**Passage to read:**
This step uploads the `transcript` data to ThanoSQL and retrieves the first 10 records to confirm the upload.

## Classify Conversations and Aggregate Metrics

#### Classify conversations using the Mistral LLM and calculate performance metrics.

Using Mistral LLM

In [5]:
query_result = client.query.execute("""
    SELECT thanosql.cleanup_resources();
    
    SELECT 
      c."AgentID", t.category,
      AVG(c."SatisfactionScore") AS avg_satisfaction_score,
      AVG(c."CallDuration") AS avg_call_duration,
      AVG(c."ResolutionRate") AS avg_resolution_rate
    FROM 
      (SELECT "CallID",
          thanosql.generate(
              input := prompt,
              engine := 'huggingface',
              model := 'mistralai/Mistral-7B-Instruct-v0.2',
              token := 'your_token',
              model_args := '{"max_new_tokens": 7}'
          ) AS category
      FROM
          transcript) AS t
    JOIN 
      calls AS c ON t."CallID" = c."CallID"
    GROUP BY 
      c."AgentID", t.category
    ORDER BY
      c."AgentID"
""")
check_query_result(query_result)

Unnamed: 0,AgentID,category,avg_satisfaction_score,avg_call_duration,avg_resolution_rate
0,0,ACCOUNT,5.0,4.25,100.0
1,0,Refund,5.0,5.0,100.0
2,0,Shipping,5.0,6.0,100.0
3,0,TECHNOLOGY,5.0,9.0,85.0
4,1,ACCOUNT,5.0,6.0,100.0
5,2,ACCOUNT,5.0,8.0,100.0
6,3,ACCOUNT,5.0,4.333333,98.333333
7,3,Refund,5.0,5.0,100.0
8,3,Shipping,5.0,6.0,100.0
9,3,Technology,5.0,15.0,86.0


This query classifies each call transcript into predefined categories using the Mistral LLM, then calculates and aggregates key performance metrics (average satisfaction score, average call duration, and average resolution rate) for each category and agent.


#### Classify conversations using the OpenAI GPT-4o and calculate performance metrics.

Using OpenAI GPT-4o

In [7]:
query_result = client.query.execute("""

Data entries

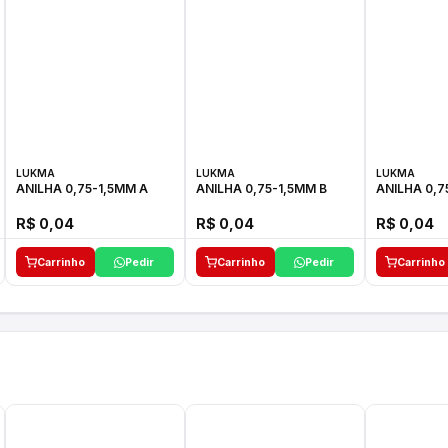
LUKMA
LUKMA
LUKMA
ANILHA 0,75-1,5MM A
ANILHA 0,75-1,5MM B
ANILHA 0,7
R$ 0,04
R$ 0,04
R$ 0,04
Carrinho
Pedir
Carrinho
Pedir
Carrinho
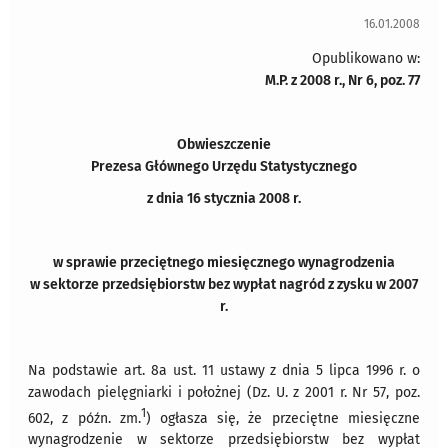
16.01.2008
Opublikowano w:
M.P. z 2008 r., Nr 6, poz. 77
Obwieszczenie
Prezesa Głównego Urzędu Statystycznego
z dnia 16 stycznia 2008 r.
w sprawie przeciętnego miesięcznego wynagrodzenia
w sektorze przedsiębiorstw bez wypłat nagród z zysku w 2007
r.
Na podstawie art. 8a ust. 11 ustawy z dnia 5 lipca 1996 r. o
zawodach pielęgniarki i położnej (Dz. U. z 2001 r. Nr 57, poz.
1
602, z późn. zm.
) ogłasza się, że przeciętne miesięczne
wynagrodzenie w sektorze przedsiębiorstw bez wypłat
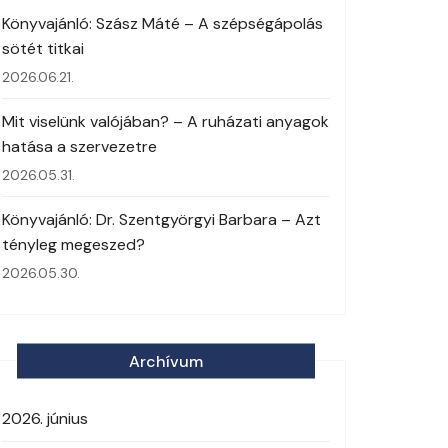
Könyvajánló: Szász Máté – A szépségápolás
sötét titkai
2026.06.21.
Mit viselünk valójában? – A ruházati anyagok
hatása a szervezetre
2026.05.31.
Könyvajánló: Dr. Szentgyörgyi Barbara – Azt
tényleg megeszed?
2026.05.30.
Archívum
2026. június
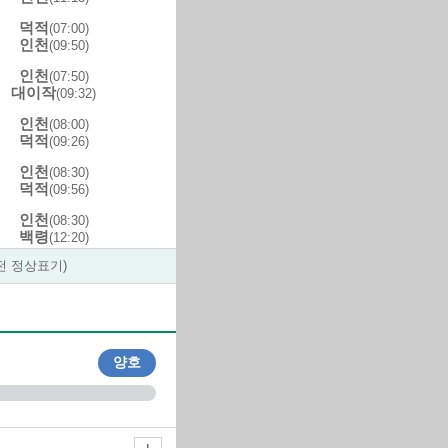
덕적
(07:00)
인천
(09:50)
인천
(07:50)
대이작
(09:32)
인천
(08:00)
덕적
(09:26)
인천
(08:30)
덕적
(09:56)
인천
(08:30)
백령
(12:20)
전 정상표기)
인천
(08:30)
대이작
(10:12)
덕적
(09:30)
인천
(10:56)
양호
인천
(12:30)
백령
(16:45)
백령
(13:30)
인천
(17:20)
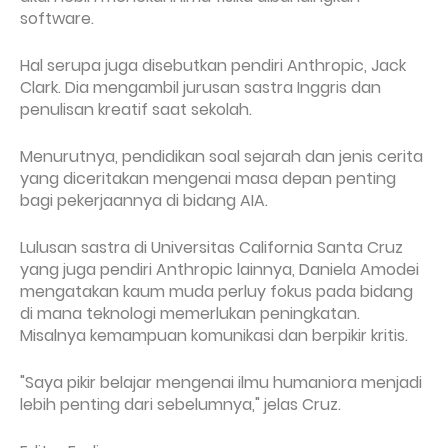
software.
Hal serupa juga disebutkan pendiri Anthropic, Jack
Clark. Dia mengambil jurusan sastra Inggris dan
penulisan kreatif saat sekolah.
Menurutnya, pendidikan soal sejarah dan jenis cerita
yang diceritakan mengenai masa depan penting
bagi pekerjaannya di bidang AIA.
Lulusan sastra di Universitas California Santa Cruz
yang juga pendiri Anthropic lainnya, Daniela Amodei
mengatakan kaum muda perluy fokus pada bidang
di mana teknologi memerlukan peningkatan.
Misalnya kemampuan komunikasi dan berpikir kritis.
"Saya pikir belajar mengenai ilmu humaniora menjadi
lebih penting dari sebelumnya," jelas Cruz.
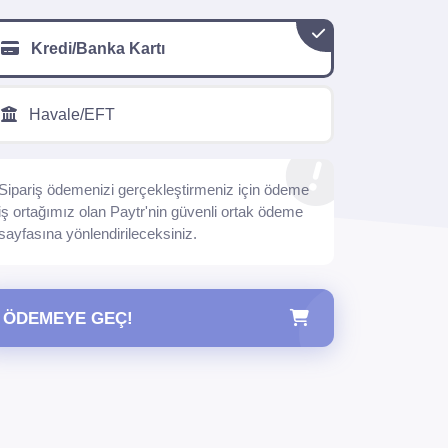
Kredi/Banka Kartı
Havale/EFT
Sipariş ödemenizi gerçekleştirmeniz için ödeme
iş ortağımız olan Paytr'nin güvenli ortak ödeme
sayfasına yönlendirileceksiniz.
ÖDEMEYE GEÇ!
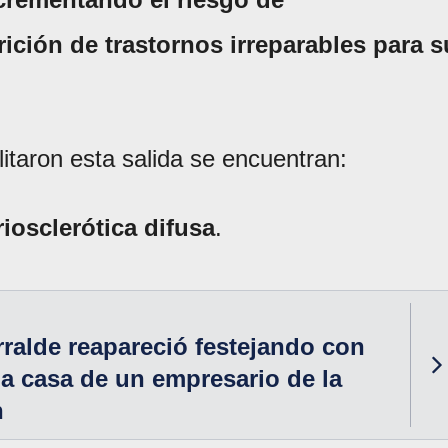
ción de trastornos irreparables para s
litaron esta salida se encuentran:
iosclerótica difusa
.
rralde reapareció festejando con
a casa de un empresario de la
n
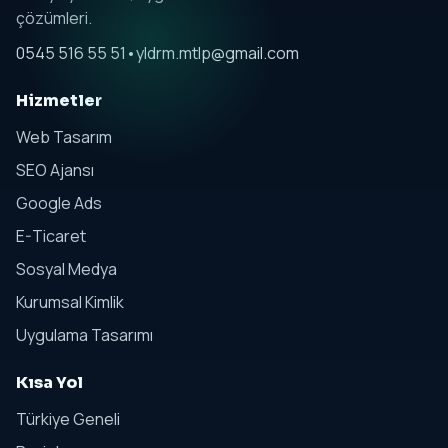
çözümleri.
0545 516 55 51
•
yldrm.mtlp@gmail.com
Hizmetler
Web Tasarım
SEO Ajansı
Google Ads
E-Ticaret
Sosyal Medya
Kurumsal Kimlik
Uygulama Tasarımı
Kısa Yol
Türkiye Geneli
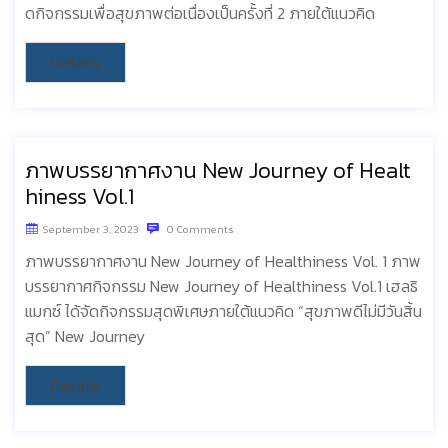
ดกิจกรรมเพื่อสุขภาพต่อเนื่องเป็นครั้งที่ 2 ภายใต้แนวคิด
Details
ภาพบรรยากาศงาน New Journey of Healt
hiness Vol.1
September 3, 2023
0 Comments
ภาพบรรยากาศงาน New Journey of Healthiness Vol. 1 ภาพ
บรรยากาศกิจกรรม New Journey of Healthiness Vol.1 เฮลธิ
แมกซ์ ได้จัดกิจกรรมสุดพิเศษภายใต้แนวคิด “สุขภาพดีไม่มีวันสิ้น
สุด” New Journey
Details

**What this exercise asks:**
- a) Repeat the ThanoSQL passage word for word, starting at "This query classifies" and ending at "category and agent.".
- b) Decide whether each statement agrees with the ThanoSQL passage, and answer yes or no, quoting the words of the passage that settle it. (i) The upload step retrieves the first 10 records to confirm the upload. (ii) The Mistral query runs the model through the 'openai' engine. (iii) The Mistral query sets max_new_tokens to 7.
- c) Write the next part of the ThanoSQL passage, picking up after its last line.
These data entries are separate material and do not belong to the ThanoSQL passage.

**Results of the exercise:**
- a)
This query classifies each call transcript into predefined categories using the Mistral LLM, then calculates and aggregates key performance metrics (average satisfaction score, average call duration, and average resolution rate) for each category and agent.

- b)
(i) Yes: "retrieves the first 10 records to confirm the upload"
(ii) No: "engine := 'huggingface',"
(iii) Yes: "model_args := '{"max_new_tokens": 7}'"

- c)
    SELECT * FROM thanosql.cleanup_resources();
    
    SELECT 
      t.category,
      AVG(c."SatisfactionScore") AS avg_satisfaction_score,
      AVG(c."CallDuration") AS avg_call_duration,
      AVG(c."ResolutionRate") AS avg_resolution_rate
    FROM 
      (SELECT "CallID",
          thanosql.generate(
              input := prompt,
              engine := 'openai',
              model := 'gpt-4o',
              token := 'your_openai_api_key',
              model_args := '{"temperature": 0}'
          ) AS category
      FROM
          transcript) AS t
    JOIN 
      calls AS c ON t."CallID" = c."CallID"
    GROUP BY 
      t.category;
""")
check_query_result(query_result)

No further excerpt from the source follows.